Vukile Property Fund today reported 7% growth in dividends per share for its half-year to 30 September 2016 with results that continue to deliver on its market guidance and maintains Vukile’s sterling track record of unbroken growth in dividends since listing.
The solid set of half-year results reflect Vukile’s strategic retail property focus, strong operational performance and conservative balance sheet revealing its solid platform for accretive deals, including international expansion.
Laurence Rapp, CEO of Vukile Property Fund, notes the company’s excellent progress during the period in shaping a great portfolio chiefly comprised of low-risk, high-quality retail assets underpinned by strong national tenant leases.
Rapp comments: “We are pleased to deliver another positive set of results that further our strategic goals. Despite the continued challenges in the South African market and the volatile economic and political environment, Vukile is well positioned for stability and solid performance, and is on track to deliver full-year results in line with our half-year performance.”
Now that the proposed Vukile, Synergy Income Fund and Arrowhead Properties deal has been approved by shareholders and is only awaiting approval from the Competition Authorities, Vukile is set to emerge as an entirely re-positioned retail property investment with around 90% of its local asset base consisting of retail shopping centres.
Also, to enhance its sharp retail focus, Vukile sold its sovereign portfolio during the period for R1,2 billion. The funds from this sale have been used to reduce Vukile’s debt, lowering its gearing ratio to 23.9%.
“Locally, everything is in place to achieve our objective of transforming Vukile into a retail fund which is the preferred asset class with lowest risk through the cycle. With the advent of the ‘new’ Vukile, we now have a great platform for international expansion in line with our stated strategy,” says Rapp.

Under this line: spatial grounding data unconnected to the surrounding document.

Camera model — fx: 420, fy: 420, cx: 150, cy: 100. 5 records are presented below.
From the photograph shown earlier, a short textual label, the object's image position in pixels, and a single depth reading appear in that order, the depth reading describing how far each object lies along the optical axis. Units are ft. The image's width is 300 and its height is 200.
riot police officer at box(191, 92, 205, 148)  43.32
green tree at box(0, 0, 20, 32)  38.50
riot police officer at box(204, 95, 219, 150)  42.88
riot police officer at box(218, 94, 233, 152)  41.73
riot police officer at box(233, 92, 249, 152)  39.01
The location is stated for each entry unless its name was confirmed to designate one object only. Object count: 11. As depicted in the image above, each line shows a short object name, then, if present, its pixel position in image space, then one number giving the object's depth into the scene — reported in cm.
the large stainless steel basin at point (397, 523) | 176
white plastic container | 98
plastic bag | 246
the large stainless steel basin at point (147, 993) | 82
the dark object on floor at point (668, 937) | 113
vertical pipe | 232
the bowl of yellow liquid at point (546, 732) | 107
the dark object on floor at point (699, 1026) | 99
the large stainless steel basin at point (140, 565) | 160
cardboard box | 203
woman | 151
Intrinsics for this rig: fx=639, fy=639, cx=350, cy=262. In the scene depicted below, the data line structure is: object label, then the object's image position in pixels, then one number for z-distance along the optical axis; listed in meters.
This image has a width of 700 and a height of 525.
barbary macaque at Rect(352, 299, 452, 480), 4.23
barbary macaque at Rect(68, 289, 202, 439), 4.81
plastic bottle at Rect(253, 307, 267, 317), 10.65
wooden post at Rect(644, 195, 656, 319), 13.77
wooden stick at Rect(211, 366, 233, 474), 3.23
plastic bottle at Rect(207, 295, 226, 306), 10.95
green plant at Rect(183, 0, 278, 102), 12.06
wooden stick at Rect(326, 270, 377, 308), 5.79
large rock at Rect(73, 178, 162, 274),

Vukile has a war chest of over R1,5 billion in readily available resources, giving it significant firepower to pursue its international expansion, without having to tap markets for fresh equity.
Vukile launched its international investment strategy with its 26% stake in Atlantic Leaf Properties, which has recently moved its listing to the main board of the JSE. With this transaction, it has secured a foothold in the UK from which it could grow.
Rapp notes that, having taken the initial foray into international markets with Atlantic Leaf, Vukile has gained a richer understanding of European markets.
He says: “Atlantic Leaf provides the perfect launch pad to deepen our international exposure while building our high-quality, low-risk portfolio. Vukile’s strategy favours developed markets and we are exploring good buying opportunities internationally. Notwithstanding the uncertainty around Brexit, there are opportunities in the market, made even more attractive by the weakening of the British Pound.”
He adds: “We look forward to greater involvement with Atlantic Leaf, and other like minded partners, for further offshore investment that leverage our existing core competencies, including a strong entrepreneurial flair, disciplined financial management and active asset management that allows us to extract value from real estate.”
Locally, Vukile remains firmly focused on retail, achieving excellent operational metrics in its retail property portfolio during its half-year. Vukile contained its retail vacancies at 3.9% of gross lettable area, achieved positive rental reversion of 6.4%, and signed its new deals at 3.2% above budgeted levels.
In addition, it continued to invest in existing and new retail assets such as its recent upgrade and expansion of East Rand Mall, Durban Workshop and Dobsonville Mall in Soweto. Vukile is also invested in two new regional mall developments with leading retail developers Flanagan and Gerard. Springs Mall is due to open in March 2017 while Thavhani Mall will open its doors in August 2017.
“Vukile is focused on achieving strategic long-term goals and will continue to build a superior low-risk portfolio with a high-quality earnings stream to generate sustainable long-term returns for our shareholders,” notes Rapp.